Aujourd’hui le calendrier immédiat consiste à fermer le Musée. Ni plus ni moins. Le coût de la fermeture : 33 millions par an. Il en a fallu 13 pour le Musée d’ethnographie, faites le calcul !

Puis un crédit dit de restauration sèche de 80 à 100 millions aux frais exclusifs de la collectivité. Là on aborde les vrais problèmes, ceux de la capacité ou non de la Ville à les assumer. La réponse est non.

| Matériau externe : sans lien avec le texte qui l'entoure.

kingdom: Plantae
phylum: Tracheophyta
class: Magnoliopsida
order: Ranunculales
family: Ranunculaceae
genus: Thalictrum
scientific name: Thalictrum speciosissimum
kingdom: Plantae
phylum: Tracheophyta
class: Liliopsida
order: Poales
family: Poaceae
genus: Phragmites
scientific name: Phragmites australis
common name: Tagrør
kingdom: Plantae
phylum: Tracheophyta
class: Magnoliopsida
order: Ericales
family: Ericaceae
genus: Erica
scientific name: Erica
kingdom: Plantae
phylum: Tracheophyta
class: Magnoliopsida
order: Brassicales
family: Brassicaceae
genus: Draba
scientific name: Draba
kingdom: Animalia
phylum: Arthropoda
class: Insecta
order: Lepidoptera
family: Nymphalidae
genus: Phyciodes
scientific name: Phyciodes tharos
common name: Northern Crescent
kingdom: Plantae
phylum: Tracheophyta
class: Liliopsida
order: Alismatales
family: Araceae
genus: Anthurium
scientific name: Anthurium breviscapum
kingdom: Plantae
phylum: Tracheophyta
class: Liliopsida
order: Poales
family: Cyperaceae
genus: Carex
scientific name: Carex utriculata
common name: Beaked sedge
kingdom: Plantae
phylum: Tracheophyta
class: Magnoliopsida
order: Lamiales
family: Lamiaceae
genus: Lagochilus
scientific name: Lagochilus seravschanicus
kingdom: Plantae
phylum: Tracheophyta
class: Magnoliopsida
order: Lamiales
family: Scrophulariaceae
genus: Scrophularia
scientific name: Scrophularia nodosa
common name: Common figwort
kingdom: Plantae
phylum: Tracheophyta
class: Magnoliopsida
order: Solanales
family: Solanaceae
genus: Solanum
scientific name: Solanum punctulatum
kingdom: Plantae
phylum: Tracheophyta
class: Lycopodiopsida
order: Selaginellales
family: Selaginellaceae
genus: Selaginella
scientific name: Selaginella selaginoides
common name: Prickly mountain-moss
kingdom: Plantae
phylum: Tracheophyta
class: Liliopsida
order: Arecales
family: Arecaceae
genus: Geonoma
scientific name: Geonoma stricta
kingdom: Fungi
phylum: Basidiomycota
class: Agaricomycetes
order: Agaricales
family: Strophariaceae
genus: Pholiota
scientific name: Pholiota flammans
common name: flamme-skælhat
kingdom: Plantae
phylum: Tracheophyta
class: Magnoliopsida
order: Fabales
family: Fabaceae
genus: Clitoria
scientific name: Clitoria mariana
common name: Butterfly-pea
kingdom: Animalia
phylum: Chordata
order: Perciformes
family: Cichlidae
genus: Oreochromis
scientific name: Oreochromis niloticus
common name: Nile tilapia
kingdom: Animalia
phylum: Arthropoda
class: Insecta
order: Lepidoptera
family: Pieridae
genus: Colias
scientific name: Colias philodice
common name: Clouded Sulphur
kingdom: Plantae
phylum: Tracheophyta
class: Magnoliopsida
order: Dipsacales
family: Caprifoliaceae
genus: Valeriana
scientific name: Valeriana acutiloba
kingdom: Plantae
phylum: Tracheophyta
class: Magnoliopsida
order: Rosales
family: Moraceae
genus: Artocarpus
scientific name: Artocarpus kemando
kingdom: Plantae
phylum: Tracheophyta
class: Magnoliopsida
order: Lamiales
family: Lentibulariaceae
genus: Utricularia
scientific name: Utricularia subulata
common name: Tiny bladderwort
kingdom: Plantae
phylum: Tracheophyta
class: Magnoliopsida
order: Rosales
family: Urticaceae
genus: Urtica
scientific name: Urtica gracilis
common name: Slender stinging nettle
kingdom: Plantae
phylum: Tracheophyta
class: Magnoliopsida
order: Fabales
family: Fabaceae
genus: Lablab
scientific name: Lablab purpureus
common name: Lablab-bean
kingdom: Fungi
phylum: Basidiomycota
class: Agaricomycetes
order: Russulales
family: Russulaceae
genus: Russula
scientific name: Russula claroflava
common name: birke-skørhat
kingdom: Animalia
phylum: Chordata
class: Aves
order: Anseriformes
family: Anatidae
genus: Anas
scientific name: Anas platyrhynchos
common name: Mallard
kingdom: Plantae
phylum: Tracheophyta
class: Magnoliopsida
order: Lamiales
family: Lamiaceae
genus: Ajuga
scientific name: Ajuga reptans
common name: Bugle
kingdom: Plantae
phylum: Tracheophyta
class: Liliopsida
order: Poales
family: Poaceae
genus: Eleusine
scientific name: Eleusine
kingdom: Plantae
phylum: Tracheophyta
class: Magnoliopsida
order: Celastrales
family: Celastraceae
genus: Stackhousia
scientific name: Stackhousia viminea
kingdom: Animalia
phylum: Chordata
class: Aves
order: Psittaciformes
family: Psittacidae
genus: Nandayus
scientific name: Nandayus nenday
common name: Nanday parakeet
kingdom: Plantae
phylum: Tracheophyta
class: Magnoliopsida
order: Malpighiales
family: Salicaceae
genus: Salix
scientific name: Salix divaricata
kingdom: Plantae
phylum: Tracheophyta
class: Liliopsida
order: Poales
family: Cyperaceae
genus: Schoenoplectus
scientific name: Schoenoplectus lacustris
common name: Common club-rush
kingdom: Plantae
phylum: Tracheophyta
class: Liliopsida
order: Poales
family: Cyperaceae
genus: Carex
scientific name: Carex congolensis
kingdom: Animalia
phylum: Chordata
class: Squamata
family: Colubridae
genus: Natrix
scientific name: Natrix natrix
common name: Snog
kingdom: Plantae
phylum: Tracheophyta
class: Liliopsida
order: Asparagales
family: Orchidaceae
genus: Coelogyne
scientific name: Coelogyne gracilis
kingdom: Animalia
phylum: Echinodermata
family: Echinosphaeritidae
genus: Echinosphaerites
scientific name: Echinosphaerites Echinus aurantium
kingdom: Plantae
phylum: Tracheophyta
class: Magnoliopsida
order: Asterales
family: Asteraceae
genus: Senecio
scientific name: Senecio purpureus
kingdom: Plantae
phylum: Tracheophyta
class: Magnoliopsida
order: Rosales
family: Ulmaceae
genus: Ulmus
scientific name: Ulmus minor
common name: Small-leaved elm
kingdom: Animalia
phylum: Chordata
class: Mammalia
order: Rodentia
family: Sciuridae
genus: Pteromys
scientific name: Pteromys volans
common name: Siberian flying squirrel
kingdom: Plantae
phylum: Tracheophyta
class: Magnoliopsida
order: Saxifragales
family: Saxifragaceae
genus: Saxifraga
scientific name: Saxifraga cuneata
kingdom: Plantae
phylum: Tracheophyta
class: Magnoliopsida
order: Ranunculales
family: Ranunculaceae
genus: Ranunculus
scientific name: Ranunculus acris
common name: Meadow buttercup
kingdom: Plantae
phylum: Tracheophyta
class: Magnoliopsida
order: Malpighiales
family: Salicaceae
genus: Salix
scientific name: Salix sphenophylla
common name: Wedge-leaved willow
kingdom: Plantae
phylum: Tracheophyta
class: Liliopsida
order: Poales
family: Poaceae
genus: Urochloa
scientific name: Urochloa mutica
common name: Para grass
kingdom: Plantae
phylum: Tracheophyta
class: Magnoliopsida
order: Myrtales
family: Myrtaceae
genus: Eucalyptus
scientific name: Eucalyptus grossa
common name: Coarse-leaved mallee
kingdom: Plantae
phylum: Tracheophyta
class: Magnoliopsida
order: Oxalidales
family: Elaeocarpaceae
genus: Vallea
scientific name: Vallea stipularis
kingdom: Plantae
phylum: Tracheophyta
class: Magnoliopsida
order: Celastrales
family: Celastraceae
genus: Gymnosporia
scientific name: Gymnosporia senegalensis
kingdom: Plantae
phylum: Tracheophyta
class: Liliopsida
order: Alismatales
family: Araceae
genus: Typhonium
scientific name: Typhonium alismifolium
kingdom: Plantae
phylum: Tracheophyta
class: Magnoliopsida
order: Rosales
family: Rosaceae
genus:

Ensuite la question de son avenir. Historiquement le Musée n’avait jamais été pensé pour rivaliser avec les autres mais pour mettre en valeur nos collections patrimoniales qui sont de très haute valeur : Witz, Hodler, Liotard, Calame, les derniers pharaons du Soudan, l’horlogerie et les instruments anciens que viennent compléter les legs de collectionneurs locaux.  Pour lui donner une place européenne, il s'agit de prendre en compte les intéressés. Le vote  municipal d’hier  ne représente pas le tout Genève, encore moins le Grand Genève ou la Genève internationale. La question se pose donc sérieusement du partage de la tutelle de ce Musée avec le canton, voire au-delà, pour une solution « rapide », rayonnante et financièrement supportable.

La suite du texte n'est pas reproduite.